In 1978, the Supreme Court upheld the ban on Carlin’s dirty words in over-the-air broadcasts, essentially saying that in certain contexts, indecent words and expressions may be banned without violating the First Amendment. But you can certainly say that marriage is heterosexual all you like, or any of the 489 other supposedly banned expressions, even in the office, which is not usually covered by the First Amendment, or on campus, where in most cases, the First Amendment does apply, and where most speech is also tacitly protected by the concept of academic freedom. It’s just that other people, and the law, don’t have to agree with you, and they’re allowed to push back.
The First Amendment does protect your speech from government interference.
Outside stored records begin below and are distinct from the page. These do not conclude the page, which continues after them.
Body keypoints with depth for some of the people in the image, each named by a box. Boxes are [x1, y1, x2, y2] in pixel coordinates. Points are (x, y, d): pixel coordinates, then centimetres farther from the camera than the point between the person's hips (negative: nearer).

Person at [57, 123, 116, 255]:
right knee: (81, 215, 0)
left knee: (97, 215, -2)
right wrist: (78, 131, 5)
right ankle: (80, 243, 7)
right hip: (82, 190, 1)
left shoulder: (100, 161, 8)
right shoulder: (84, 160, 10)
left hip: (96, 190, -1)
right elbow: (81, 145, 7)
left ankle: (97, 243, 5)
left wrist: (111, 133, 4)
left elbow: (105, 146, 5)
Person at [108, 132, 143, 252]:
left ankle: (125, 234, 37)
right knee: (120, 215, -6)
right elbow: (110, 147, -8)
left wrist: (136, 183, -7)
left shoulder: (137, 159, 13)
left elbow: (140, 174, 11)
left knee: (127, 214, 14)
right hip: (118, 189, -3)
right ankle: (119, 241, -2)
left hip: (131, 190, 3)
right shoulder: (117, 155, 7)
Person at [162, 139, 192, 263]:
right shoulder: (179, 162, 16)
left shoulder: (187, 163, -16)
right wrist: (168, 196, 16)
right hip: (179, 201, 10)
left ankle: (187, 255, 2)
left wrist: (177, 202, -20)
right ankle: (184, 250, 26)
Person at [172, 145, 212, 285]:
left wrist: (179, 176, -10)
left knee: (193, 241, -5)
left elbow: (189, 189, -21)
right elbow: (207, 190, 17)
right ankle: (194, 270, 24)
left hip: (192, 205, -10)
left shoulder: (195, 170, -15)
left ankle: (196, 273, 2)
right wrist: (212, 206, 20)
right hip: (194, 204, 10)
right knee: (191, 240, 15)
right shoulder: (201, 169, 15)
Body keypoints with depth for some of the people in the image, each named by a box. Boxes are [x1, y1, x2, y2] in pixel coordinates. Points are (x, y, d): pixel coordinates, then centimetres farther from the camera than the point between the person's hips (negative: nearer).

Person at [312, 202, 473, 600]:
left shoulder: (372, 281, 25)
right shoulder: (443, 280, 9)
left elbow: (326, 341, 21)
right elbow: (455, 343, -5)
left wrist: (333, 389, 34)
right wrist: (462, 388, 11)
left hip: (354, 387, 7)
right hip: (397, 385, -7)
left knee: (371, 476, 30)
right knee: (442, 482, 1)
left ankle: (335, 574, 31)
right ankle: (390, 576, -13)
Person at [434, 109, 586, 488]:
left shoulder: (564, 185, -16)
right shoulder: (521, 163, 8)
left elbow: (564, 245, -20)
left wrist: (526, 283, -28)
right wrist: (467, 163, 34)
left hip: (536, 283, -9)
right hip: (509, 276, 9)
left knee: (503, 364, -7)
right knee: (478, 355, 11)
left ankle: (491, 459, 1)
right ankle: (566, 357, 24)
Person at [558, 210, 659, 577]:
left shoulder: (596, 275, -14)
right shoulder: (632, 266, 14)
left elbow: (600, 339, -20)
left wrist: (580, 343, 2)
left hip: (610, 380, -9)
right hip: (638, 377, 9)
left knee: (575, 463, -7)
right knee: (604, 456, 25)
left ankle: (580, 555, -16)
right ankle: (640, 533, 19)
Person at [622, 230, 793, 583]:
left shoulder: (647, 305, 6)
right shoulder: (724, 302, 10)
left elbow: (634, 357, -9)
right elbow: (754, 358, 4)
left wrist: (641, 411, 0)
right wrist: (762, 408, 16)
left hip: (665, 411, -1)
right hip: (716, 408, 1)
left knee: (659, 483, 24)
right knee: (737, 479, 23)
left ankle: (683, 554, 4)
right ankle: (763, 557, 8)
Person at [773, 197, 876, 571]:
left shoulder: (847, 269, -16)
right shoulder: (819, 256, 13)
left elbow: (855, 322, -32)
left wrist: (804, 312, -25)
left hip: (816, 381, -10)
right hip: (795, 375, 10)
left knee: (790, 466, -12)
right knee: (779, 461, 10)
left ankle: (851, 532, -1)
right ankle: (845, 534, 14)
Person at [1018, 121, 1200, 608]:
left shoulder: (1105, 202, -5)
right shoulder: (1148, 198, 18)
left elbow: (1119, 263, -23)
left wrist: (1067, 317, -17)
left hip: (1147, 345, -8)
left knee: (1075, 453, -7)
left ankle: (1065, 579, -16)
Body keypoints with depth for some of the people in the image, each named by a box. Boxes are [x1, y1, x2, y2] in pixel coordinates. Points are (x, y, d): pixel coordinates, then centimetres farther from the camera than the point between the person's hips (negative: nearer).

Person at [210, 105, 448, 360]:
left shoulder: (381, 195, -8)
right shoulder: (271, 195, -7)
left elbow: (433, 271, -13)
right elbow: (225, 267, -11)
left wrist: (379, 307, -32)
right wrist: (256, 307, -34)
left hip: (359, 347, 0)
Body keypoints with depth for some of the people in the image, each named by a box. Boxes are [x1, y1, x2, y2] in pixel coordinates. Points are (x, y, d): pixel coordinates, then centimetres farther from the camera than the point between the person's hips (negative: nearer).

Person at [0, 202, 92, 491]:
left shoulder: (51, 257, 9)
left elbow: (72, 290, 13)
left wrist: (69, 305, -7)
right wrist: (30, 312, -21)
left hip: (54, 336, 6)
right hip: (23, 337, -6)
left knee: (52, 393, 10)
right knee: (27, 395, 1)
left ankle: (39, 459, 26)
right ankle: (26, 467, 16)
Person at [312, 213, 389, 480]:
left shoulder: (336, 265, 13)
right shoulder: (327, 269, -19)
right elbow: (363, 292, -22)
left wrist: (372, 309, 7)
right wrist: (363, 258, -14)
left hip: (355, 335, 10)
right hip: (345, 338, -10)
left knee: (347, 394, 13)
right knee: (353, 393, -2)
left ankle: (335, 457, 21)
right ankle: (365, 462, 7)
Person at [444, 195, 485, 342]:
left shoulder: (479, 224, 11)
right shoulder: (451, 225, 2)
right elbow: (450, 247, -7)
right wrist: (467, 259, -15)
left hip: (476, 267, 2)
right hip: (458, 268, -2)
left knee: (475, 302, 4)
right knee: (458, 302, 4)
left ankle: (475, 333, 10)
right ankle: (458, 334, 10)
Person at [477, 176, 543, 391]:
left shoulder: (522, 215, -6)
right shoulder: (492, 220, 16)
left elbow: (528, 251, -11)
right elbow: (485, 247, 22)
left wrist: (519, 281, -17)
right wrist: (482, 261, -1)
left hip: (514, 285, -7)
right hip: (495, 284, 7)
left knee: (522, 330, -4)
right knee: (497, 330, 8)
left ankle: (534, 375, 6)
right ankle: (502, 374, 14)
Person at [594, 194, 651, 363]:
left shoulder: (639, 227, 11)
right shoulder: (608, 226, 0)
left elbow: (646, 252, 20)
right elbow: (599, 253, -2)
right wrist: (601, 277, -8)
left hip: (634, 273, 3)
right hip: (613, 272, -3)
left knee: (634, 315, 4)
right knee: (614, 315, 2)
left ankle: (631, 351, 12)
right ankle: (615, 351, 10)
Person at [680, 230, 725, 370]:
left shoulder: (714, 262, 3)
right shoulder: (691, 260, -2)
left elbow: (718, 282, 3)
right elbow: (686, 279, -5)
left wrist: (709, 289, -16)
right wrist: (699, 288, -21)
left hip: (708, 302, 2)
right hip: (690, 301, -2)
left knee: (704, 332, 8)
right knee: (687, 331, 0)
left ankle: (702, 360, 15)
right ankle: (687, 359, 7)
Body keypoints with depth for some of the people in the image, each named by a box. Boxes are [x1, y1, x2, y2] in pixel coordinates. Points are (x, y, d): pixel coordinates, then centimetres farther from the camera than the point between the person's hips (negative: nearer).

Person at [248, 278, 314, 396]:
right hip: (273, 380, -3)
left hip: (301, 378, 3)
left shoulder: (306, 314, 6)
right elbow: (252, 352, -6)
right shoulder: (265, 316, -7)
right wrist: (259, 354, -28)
But it doesn’t protect you from the consequences of your speech, not just in the public square but also in corporate settings and outside of work or school. Employers restrict speech all the time, and in most instances it’s perfectly legal. Teachers do so too, telling students what to write, how to write it, and how to correct it. That’s part of the job description. Plus we constrain and adjust our words all the time to meet the demands of social situations unless we just don’t care what other people think. But we can’t stop them from disagreeing, or from voicing their own opinions.
That’s why it’s bizarre when conservative speakers with large social media platforms and robust press coverage invoke the First Amendment in order to silence their critics, who tend to be less powerful and who certainly have fewer followers, though these critics also have a right to speak.
And to the consternation of some speakers, the First Amendment does not guarantee them a platform on private services like Facebook, Twitter, or even Parler. Parler is the start-up that conservatives are flocking to because it promises free speech, though it’s already got a reputation for banning liberal speakers. And regardless of what Justice Alito thinks, all online free-speech guarantees are riddled with exceptions. For example, Parler’s terms of service warn, “Parler may remove any content and terminate your access to the Services at any time and for any reason.” That’s a long way from the promised libertarian utopia.
Justice Alito is afraid that if you say marriage can only be heterosexual, you’ll be called a bigot. But there’s no First Amendment protection from being called a bigot, though trying to stop someone from calling you a bigot might be unconstitutional.
And anyway, if you firmly believe that marriage must be heterosexual, then, as a number of people have tweeted, if someone of the same sex asks you to marry them, just say, “No.”